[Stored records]
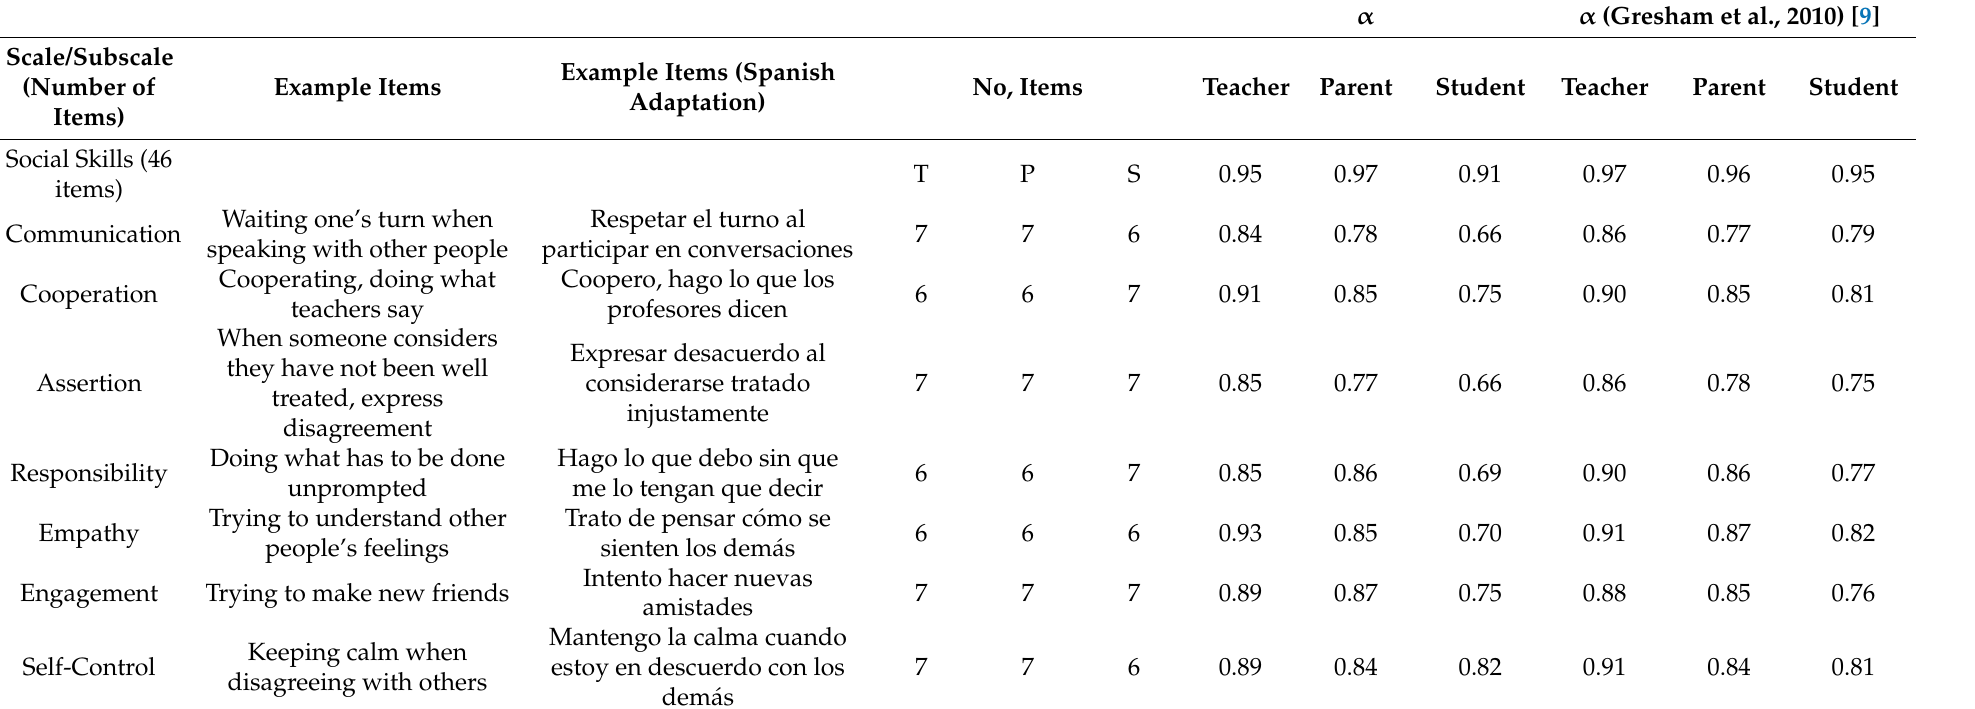
Table 2. Domains measured by the SESAS-SS along with sample items and reliability estimates.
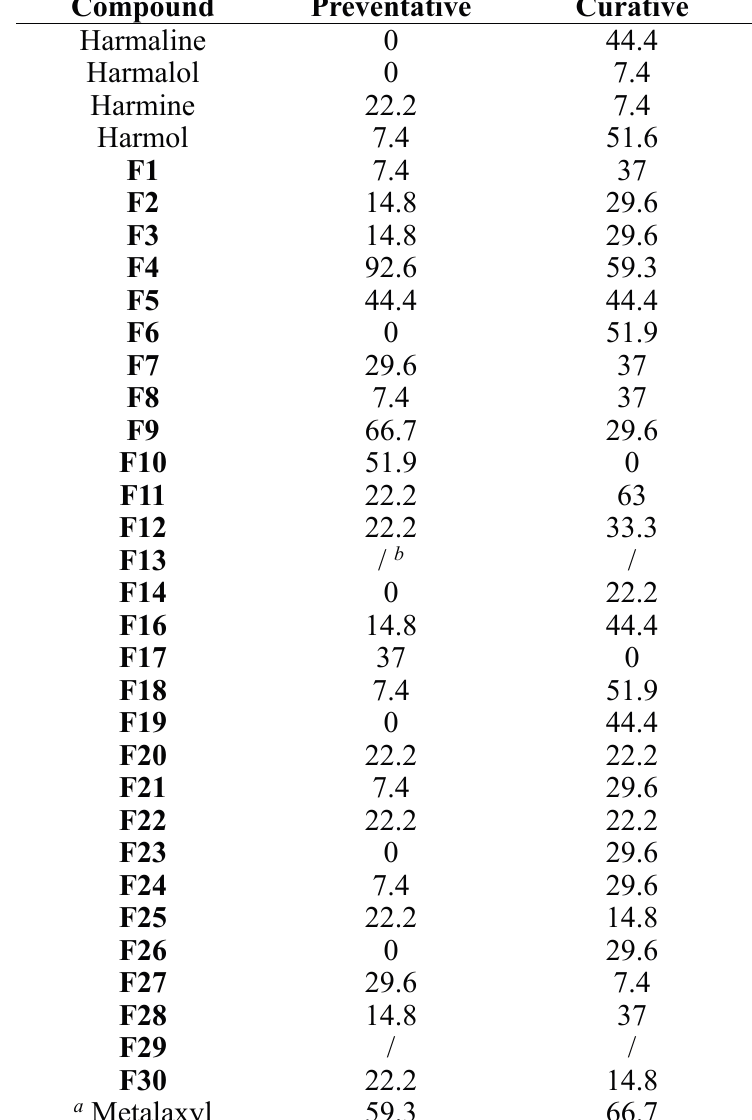
Table 2. Fungicidal activities of compounds F1 – 30 against P. litchi by litchi leaf-piece assays (percent inhibition, %; 100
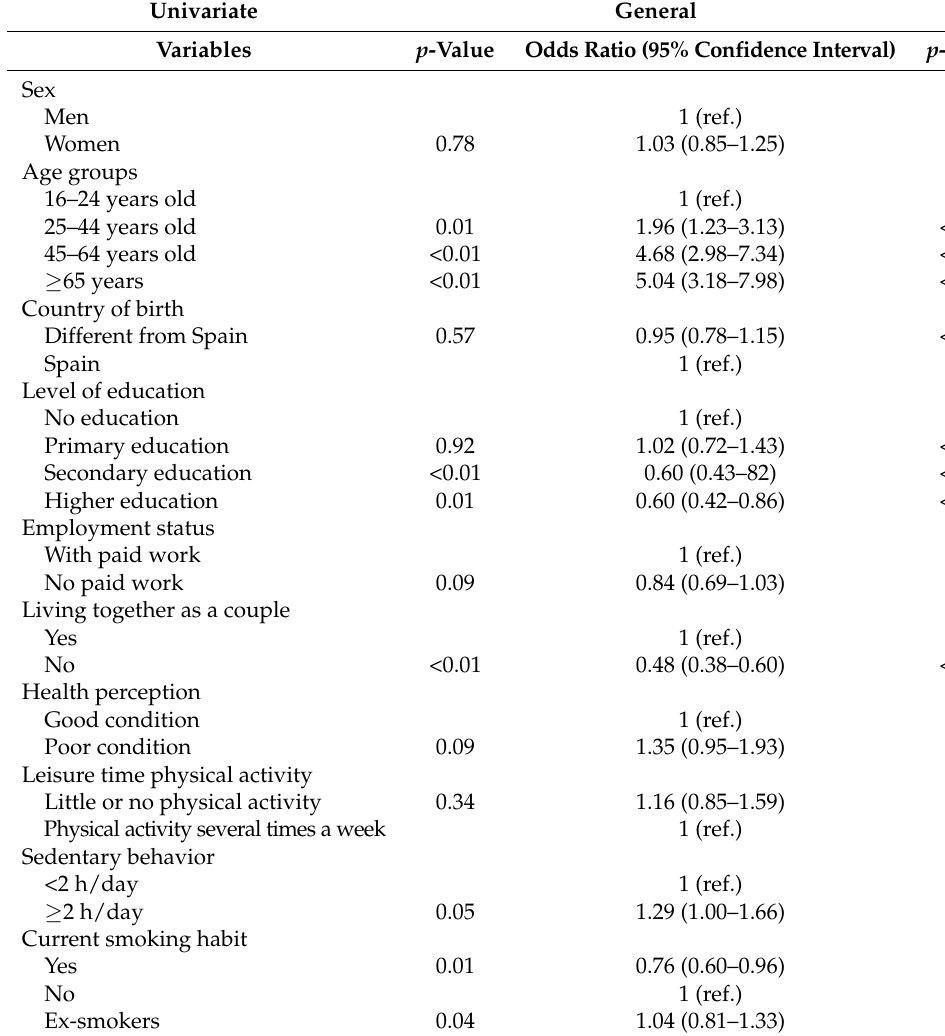
Table 4. Univariate analysis of risk factors related to high adherence to the Mediterranean diet in the adult population of southeastern Spain. Univariate General Men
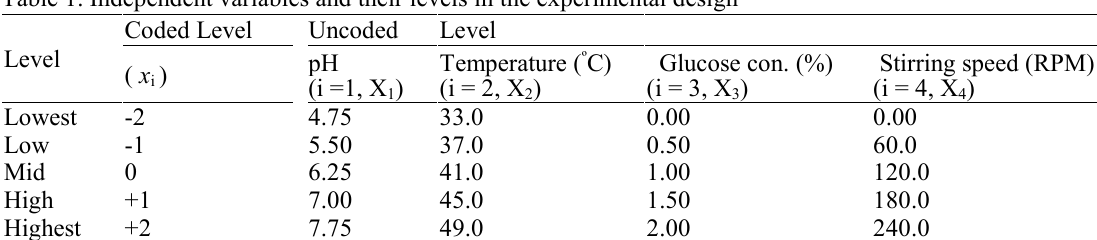
Table 1. Independent variables and their levels in the experimental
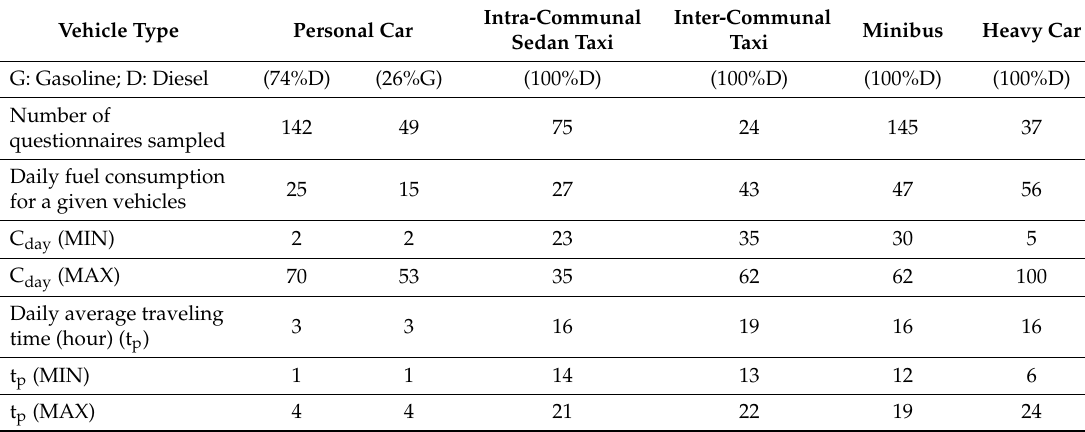
Table 4. Daily fuel consumption (C day ) and traveling time (t p ) for vehicle type, MIN and MAX represent the minimum and maximum of (C day ) and (t p )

● **PROBLEM DETAILS**
Write out exactly, and only, the lines from the line holding "Table 4. Univariate" through the end of the data, inclusive, without any pictures.

● **TASK OUTPUT**
Table 4. Univariate analysis of risk factors related to high adherence to the Mediterranean diet in the adult population of southeastern Spain. Univariate General Men
Table 1. Independent variables and their levels in the experimental
Table 4. Daily fuel consumption (C day ) and traveling time (t p ) for vehicle type, MIN and MAX represent the minimum and maximum of (C day ) and (t p )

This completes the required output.